In the text on sub-band noise filtering, around what frequency range is voice transmission generally distributed?

■ **Text shown**:
· · · · ·

Generally, voice transmission is subsequently distributed around 500 to 1500 Hz, and the local input #IN or audible output #OUT may comprise major distribution only at a specific sub-band. Since most of the sub-bands are less significant noises, separately filtering each sub-band is more efficient than filtering the total band at once. Additionally, the background noise #ENV may also affect filter performance, decreasing coefficient convergence rate. Thus estimation of background noise #ENV is critical. The filters 110 may adaptively utilize various step sizes for different conditions such as double talk, remote talk and local talk. A mechanism to correctly distinguish the conditions is also desirable.

BRIEF SUMMARY OF THE INVENTION

A detailed description is given in the following embodiments with reference to the accompanying drawings.

· · · · ·

■ **Records supplied**:

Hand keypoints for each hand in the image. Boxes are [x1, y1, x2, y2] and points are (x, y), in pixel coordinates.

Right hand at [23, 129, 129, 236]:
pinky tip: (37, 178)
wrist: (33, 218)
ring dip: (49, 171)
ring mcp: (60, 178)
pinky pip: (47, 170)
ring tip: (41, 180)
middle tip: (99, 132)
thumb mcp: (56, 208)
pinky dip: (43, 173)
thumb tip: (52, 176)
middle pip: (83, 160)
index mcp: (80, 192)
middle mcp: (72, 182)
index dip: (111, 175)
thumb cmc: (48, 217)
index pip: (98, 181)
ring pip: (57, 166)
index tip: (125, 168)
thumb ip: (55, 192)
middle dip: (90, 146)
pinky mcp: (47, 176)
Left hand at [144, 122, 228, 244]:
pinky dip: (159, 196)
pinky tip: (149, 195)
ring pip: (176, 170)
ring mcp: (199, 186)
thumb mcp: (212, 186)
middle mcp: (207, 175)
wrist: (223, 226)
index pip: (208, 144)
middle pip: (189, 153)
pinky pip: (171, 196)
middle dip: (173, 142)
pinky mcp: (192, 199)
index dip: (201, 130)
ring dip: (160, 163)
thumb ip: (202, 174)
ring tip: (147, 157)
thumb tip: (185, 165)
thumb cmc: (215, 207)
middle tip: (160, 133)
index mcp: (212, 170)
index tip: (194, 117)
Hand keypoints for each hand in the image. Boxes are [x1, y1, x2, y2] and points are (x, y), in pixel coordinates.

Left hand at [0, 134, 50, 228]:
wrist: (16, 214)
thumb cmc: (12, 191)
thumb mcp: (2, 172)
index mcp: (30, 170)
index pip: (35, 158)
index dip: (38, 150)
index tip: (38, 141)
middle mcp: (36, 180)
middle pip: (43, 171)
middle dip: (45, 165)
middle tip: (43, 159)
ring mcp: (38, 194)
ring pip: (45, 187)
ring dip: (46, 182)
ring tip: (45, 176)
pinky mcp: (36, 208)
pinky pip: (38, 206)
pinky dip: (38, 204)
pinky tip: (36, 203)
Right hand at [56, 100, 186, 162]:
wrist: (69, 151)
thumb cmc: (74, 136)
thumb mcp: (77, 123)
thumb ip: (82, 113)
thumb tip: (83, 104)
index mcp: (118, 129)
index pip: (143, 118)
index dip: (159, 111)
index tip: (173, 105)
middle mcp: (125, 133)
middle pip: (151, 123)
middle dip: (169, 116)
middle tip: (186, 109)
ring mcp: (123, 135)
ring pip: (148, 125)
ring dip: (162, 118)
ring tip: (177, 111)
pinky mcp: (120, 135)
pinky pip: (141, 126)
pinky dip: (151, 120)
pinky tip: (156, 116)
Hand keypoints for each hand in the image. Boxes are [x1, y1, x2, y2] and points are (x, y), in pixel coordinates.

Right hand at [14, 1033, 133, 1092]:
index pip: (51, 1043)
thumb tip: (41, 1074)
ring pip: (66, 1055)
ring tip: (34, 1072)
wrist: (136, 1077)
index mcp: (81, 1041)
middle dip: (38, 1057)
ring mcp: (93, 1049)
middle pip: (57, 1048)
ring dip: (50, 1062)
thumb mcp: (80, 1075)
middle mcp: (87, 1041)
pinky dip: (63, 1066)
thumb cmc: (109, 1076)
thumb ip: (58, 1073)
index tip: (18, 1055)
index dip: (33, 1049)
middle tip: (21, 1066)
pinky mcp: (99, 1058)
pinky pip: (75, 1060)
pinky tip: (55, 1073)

· · · · ·

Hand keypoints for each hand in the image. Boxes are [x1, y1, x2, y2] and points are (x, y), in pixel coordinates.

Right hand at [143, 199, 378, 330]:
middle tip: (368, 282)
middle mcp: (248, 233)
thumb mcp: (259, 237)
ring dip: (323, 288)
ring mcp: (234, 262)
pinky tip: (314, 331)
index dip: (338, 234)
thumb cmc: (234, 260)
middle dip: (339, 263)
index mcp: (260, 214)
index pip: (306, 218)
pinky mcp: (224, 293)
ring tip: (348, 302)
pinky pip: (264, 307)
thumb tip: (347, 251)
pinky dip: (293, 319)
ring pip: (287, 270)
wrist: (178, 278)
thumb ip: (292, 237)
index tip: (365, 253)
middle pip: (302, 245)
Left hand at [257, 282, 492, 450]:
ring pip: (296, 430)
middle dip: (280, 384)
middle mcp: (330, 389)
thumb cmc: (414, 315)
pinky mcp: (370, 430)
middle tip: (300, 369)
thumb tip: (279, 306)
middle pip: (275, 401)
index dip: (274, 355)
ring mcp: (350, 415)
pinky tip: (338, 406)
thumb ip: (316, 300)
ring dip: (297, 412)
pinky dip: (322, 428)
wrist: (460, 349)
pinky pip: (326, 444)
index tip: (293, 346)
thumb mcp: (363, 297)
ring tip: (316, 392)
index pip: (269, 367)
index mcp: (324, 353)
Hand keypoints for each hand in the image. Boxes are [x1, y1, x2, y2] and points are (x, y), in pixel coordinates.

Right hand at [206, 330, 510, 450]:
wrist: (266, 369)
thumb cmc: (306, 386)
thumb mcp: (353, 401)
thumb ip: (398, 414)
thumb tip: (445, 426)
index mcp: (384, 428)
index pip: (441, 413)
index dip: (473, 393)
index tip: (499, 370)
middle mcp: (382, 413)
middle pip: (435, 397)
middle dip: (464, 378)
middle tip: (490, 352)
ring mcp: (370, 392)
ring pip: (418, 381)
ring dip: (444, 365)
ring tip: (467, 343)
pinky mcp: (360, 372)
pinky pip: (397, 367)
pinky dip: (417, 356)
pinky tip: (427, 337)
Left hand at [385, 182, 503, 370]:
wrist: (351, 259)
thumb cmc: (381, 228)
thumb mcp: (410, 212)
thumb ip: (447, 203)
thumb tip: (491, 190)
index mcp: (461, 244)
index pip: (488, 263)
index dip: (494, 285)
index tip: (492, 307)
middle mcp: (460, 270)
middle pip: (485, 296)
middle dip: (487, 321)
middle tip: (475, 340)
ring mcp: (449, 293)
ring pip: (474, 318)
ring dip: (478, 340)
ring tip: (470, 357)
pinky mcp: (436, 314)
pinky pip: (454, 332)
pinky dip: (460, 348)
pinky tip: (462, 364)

· · · · ·

■ **Output of the task**:
Around 500 to 1500 Hz.